Remember that outside of Open Enrollment, you cannot voluntarily drop your retiree coverage and replace it with other Marketplace coverage.

I’m eligible for health benefits at work. However, unfortunately, I forgot to turn in my enrollment papers on time during the company open season, so now I’m not covered. Can I get policy in the Marketplace instead? Can I apply for subsidies?

If you missed your opportunity to enroll in your employer plan during the company’s open enrollment season, you can still apply for coverage in the Marketplace during open enrollment. You can also apply for subsidies but you will have to provide information on the health coverage you are eligible for at work, even if you’re not enrolled in the plan. If the plan employer offered meets standards for affordability and minimum value, you will not be eligible for premium tax credits or cost-sharing reductions.

The prescription drug benefit under my employer’s health plan only covers generic drugs. Does that mean it doesn’t have minimum value? Can I shop for better coverage and subsidies on the Marketplace?

Whether your employer’s health plan meets minimum value will depend on a number of factors. Some employer plans might be able to meet the minimum value standard even if they don’t provide coverage for brand name prescription drugs.  The Marketplace application includes a form with questions about job-based coverage. You should take this form to your employer and ask them to fill it out. With that information the Marketplace will determine whether the plan meets minimum value. If it doesn’t, you may be able to qualify for premium tax credits to help pay for Marketplace coverage.

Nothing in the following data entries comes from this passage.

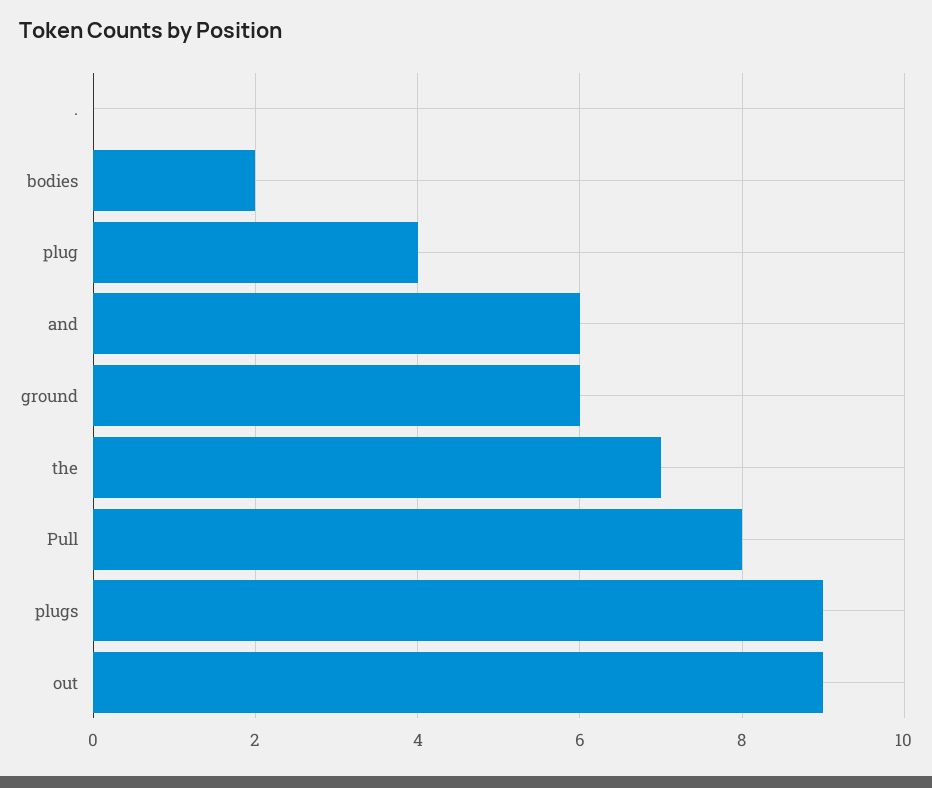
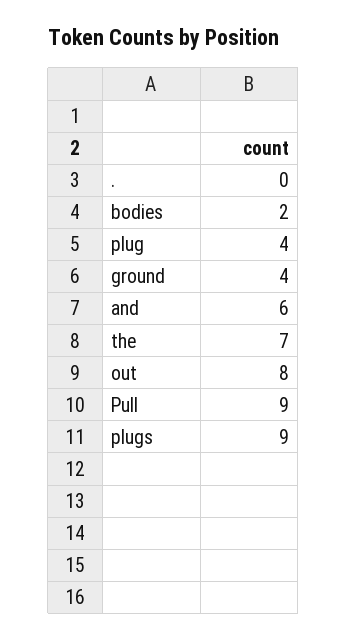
ground: 6 -> 4
Pull: 8 -> 9
out: 9 -> 8

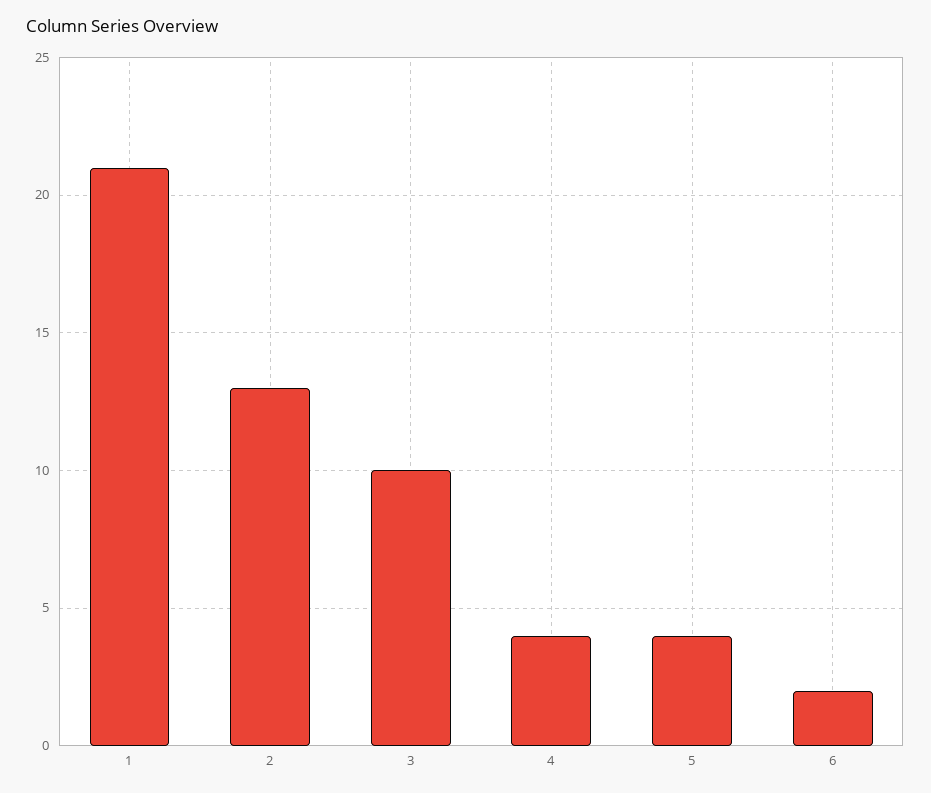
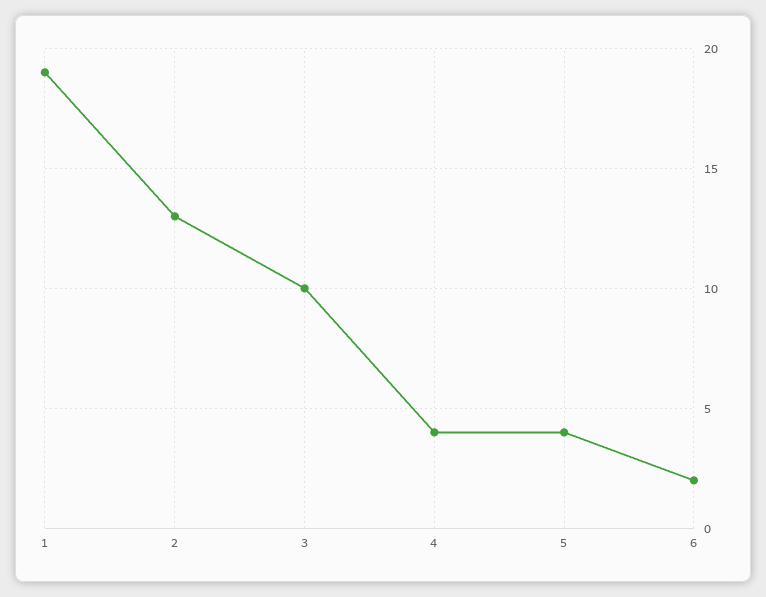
1: 21 -> 19

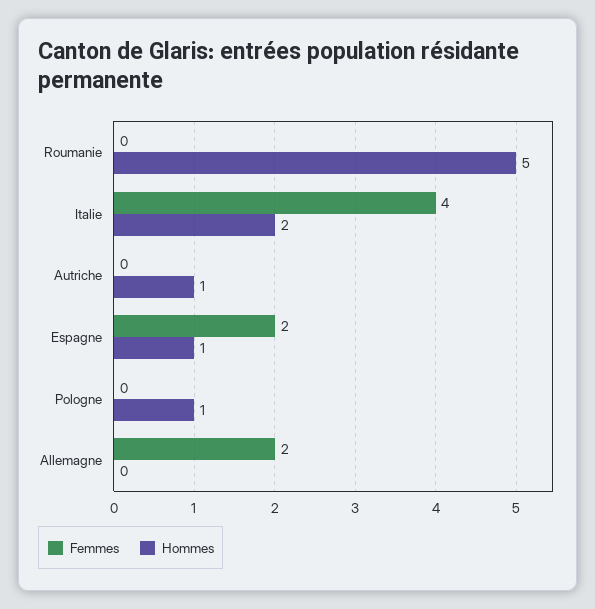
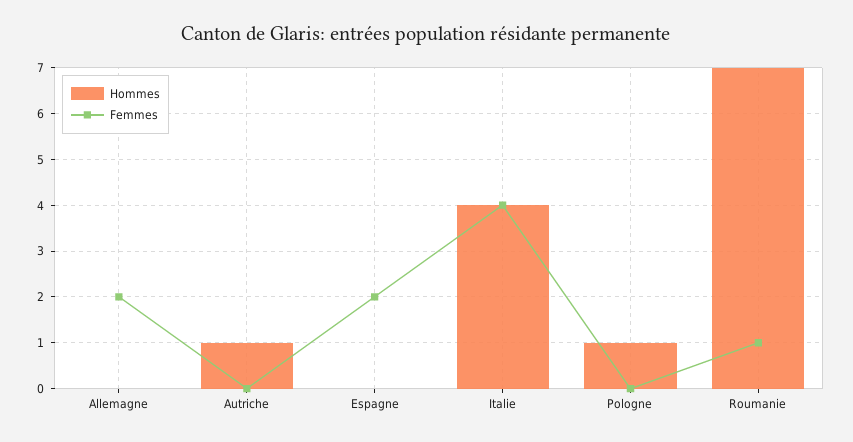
Femmes, Roumanie: 0 -> 1
Hommes, Roumanie: 5 -> 7
Hommes, Italie: 2 -> 4
Hommes, Espagne: 1 -> 0

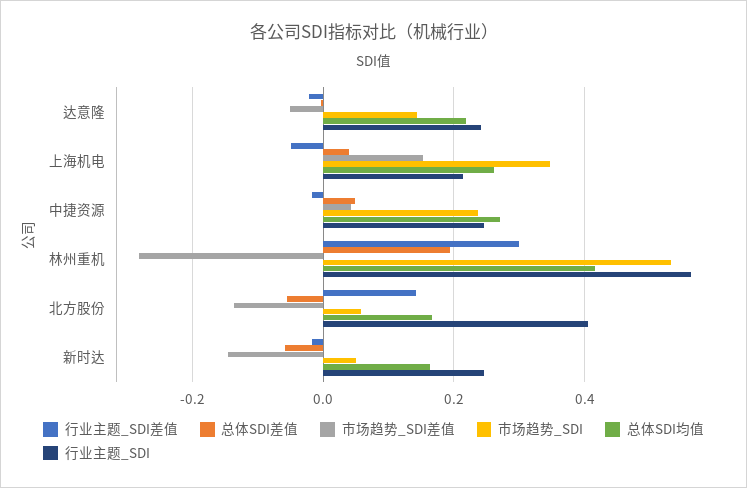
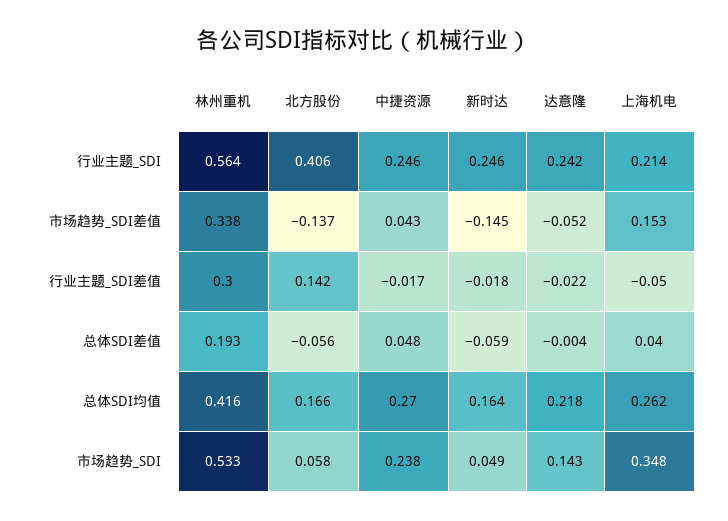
市场趋势_SDI差值, 林州重机: -0.28 -> 0.338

I’m offered health benefits at work, but they’re not very good. I’m applying for better coverage and subsidies in the Marketplace. The application asks whether I’m offered job-based health coverage that meets minimum value. What does that mean?

The term “minimum value” means that your job-based plan would cover at least 60% of an average group of people’s covered health costs.   In addition, employer plans must provide substantial coverage for hospitalization and for physician care to meet the “minimum value” test.  Most employer plans will meet this test, but some may not.  The Marketplace application includes a form with questions about job-based coverage.  You should take this form to your employer and ask them to fill it out.  With that information the Marketplace will determine whether the plan meets minimum value.  If it doesn’t, you may be able to qualify for premium tax credits to help pay for Marketplace coverage.

Apparently my family isn’t eligible for subsidies in the Marketplace because I am eligible for self-only coverage at work that is considered affordable and my family is also offered coverage but the cost of family coverage is not affordable. But we can’t afford to buy Marketplace coverage on our own. Will I have to pay a penalty because my family members are uninsured?

No. Starting in 2019, there is no tax penalty for not having health insurance.

My employer offers health benefits but doesn’t contribute much toward the premium. I can’t afford my share. Can I apply for coverage and subsidies in the Marketplace instead?

You can always shop for health coverage in the Marketplace. However, if you’re offered employer health benefits, you can’t qualify for premium tax credits in the Marketplace unless your employer coverage is considered unaffordable. If your share of the premium for self-only coverage in your employer plan is 9.86% or more of your 2019 household income, it is considered unaffordable, and you can apply for premium tax credits in the Marketplace.